# Requirement 1:
In two sentences, summarize the blog post on homecoming.

# Reading passage:
========

Then again, my attitude towards life has always tended towards the transient. I almost never get homesick, for example--my home is my pillow, wherever that may reside. Former homes virtually have no meaning anymore, especially when both location and person have changed independently.
You can notice this trend in books too--at least the decent ones. Take Lord of the Rings. Think of the awkward return to the Shire at the end of the movie version of Return of the King--the four hobbits sit there and stare at each other until the practical Sam, who never really mentally left the Shire in the first place, jumps up to propose to Rosie Cotton. Eventually we may surmise that Merry and Pippin also readapt to their environment--but Frodo, of course, still lives in the journey. He lost his purpose upon the destruction of the Ring, and it's easy to understand why he'd want to take the last boat out of Middle Earth--it's almost a wonder that the rest of 'em don't fight to go too.
It's like that in the book too--to a certain extent. But since evil has spread even as far as the Shire in it, it's easier to see how Sam, Merry, and Pippin can successfully (and quickly) reforge their identities and rejoin Shire society.
Or here's an exercise. Pretend you're Odysseus and you successfully make it home from Troy--but there are no suitors. You've got a wife whose faithfulness was without trial; a son--a twenty-year-old stranger, really--whose loyalty was untested. Certainly, the physical nostos--the physical homecoming--wouldn't have been so difficult. But the mutual sense of striving would have been gone. "Oh... you're back? That's nice, dear. Could you bring me something from the fridge?" And Odysseus would kick back and light a pipe and secretly wonder why he left Calypso in the first place. It's not that Penelope and Telemachus aren't glad to see you. But after the welcoming committee, it's back to business as usual.
In my own tiny way, that's sorta how I felt this weekend.
(How microcosmic, though! It reminds me of the old
Newsboys song. Pardon me while I go off into Christian Tangentland, but how's it going to be when Jesus returns? "Oh, hey, J-Dawg, whazzup? Hay guyz, look, it's Buddy Christ!" Do we strive anymore? Are we anxiously awaiting His return? I know I'm not doing much of a job of it.)
The funny thing about all of this is that I was finally inspired--today--to finish actually filling out the application for grad school. Something about finally being ready to move on, maybe. I still have to write a statement of purpose and turn in a portfolio--I'll probably do that on Thursday, but still--it's funny what can motivate you to quit procrastinating, really.

========

[Dataset entries]
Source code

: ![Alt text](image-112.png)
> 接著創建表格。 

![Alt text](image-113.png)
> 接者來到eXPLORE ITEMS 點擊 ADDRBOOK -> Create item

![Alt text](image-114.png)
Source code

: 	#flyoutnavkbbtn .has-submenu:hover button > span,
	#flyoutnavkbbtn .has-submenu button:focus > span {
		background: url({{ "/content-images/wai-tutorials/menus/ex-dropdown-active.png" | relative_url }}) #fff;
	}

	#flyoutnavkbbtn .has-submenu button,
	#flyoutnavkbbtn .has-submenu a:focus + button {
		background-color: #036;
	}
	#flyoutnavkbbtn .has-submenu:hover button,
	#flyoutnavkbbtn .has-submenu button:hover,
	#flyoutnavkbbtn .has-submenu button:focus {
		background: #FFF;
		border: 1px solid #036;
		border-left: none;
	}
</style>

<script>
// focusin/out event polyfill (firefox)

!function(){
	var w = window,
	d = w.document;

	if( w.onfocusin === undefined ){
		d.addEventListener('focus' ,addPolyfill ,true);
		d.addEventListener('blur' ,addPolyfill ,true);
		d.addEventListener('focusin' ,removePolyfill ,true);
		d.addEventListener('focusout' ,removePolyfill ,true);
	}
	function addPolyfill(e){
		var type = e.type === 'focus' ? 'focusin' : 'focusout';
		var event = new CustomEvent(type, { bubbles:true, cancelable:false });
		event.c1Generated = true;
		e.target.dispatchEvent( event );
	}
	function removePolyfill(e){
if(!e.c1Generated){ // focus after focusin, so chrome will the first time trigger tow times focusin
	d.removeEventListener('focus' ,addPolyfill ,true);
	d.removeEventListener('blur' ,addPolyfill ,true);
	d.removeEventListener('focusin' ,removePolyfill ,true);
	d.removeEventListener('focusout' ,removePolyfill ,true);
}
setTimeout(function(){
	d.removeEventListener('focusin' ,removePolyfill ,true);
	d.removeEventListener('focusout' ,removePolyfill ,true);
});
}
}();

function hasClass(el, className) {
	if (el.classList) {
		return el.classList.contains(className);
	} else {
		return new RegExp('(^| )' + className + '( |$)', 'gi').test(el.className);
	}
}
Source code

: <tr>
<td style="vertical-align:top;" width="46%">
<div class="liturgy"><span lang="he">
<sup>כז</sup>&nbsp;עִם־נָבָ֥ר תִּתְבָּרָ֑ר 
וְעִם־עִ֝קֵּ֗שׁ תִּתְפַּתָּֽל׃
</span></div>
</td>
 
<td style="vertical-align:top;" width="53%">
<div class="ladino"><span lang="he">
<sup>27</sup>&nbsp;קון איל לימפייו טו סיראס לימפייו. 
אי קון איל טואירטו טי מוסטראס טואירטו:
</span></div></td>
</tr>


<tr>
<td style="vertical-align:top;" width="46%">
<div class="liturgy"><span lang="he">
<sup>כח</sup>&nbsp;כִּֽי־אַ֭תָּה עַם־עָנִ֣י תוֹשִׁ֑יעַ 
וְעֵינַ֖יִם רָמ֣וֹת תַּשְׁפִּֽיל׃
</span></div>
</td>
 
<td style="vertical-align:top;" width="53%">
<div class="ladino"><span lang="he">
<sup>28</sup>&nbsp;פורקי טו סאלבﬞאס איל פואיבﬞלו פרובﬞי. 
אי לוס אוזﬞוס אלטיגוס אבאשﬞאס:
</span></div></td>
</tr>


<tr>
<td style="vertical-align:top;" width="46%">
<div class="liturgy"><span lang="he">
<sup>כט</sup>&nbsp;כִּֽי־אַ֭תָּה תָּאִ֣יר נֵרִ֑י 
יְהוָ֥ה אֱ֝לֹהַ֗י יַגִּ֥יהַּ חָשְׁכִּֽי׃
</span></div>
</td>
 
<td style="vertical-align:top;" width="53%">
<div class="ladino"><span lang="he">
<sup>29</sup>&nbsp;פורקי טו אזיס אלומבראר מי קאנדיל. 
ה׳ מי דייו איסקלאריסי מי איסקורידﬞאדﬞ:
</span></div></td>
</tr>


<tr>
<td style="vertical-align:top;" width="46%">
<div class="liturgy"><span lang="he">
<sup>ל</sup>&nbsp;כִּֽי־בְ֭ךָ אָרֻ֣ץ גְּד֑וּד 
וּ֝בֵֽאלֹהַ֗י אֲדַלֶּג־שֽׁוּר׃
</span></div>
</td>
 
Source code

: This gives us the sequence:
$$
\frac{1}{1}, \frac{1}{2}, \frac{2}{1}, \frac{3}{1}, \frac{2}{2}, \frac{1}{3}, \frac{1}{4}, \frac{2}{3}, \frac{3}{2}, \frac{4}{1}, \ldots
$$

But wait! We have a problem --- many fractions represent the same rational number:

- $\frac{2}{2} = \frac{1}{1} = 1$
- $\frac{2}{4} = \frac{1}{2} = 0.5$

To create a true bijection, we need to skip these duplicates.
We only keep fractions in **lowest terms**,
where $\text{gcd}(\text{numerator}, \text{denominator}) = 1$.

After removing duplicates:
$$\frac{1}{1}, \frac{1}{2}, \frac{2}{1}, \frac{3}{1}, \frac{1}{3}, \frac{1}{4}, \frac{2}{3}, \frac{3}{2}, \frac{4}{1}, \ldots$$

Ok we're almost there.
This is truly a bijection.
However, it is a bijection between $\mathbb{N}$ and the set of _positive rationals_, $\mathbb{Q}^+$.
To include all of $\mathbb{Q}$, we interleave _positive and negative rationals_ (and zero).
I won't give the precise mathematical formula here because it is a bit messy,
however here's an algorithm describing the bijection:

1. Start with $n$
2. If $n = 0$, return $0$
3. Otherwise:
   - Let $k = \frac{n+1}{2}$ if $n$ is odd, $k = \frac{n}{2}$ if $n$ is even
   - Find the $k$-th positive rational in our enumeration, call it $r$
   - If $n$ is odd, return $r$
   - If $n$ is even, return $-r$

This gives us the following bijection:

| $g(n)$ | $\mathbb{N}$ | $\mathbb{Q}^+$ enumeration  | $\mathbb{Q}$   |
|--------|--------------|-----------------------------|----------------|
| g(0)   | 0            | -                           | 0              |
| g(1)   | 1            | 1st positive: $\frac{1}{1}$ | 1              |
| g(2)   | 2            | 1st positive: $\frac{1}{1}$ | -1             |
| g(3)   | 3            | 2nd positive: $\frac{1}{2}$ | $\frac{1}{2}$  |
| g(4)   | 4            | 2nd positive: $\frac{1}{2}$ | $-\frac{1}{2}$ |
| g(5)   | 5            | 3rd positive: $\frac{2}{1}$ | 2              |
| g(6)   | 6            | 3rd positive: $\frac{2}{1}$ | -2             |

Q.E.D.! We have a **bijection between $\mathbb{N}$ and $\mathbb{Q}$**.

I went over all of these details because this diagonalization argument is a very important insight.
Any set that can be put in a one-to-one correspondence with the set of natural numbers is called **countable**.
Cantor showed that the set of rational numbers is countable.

========

# Requirement 2:
Copy out the lines of the records starting at the line that contains "Q.E.D.! We have" and ending at the end of the records, both ends included.

# Exercise response 1:
The writer almost never gets homesick and sees the same trend in decent books: Frodo still lives in the journey after the Ring is destroyed, and an Odysseus who came home to no suitors would find the household back to business as usual. The writer felt something like this over the weekend and was finally inspired today to finish filling out the grad school application.

# Exercise response 2:
Q.E.D.! We have a **bijection between $\mathbb{N}$ and $\mathbb{Q}$**.

I went over all of these details because this diagonalization argument is a very important insight.
Any set that can be put in a one-to-one correspondence with the set of natural numbers is called **countable**.
Cantor showed that the set of rational numbers is countable.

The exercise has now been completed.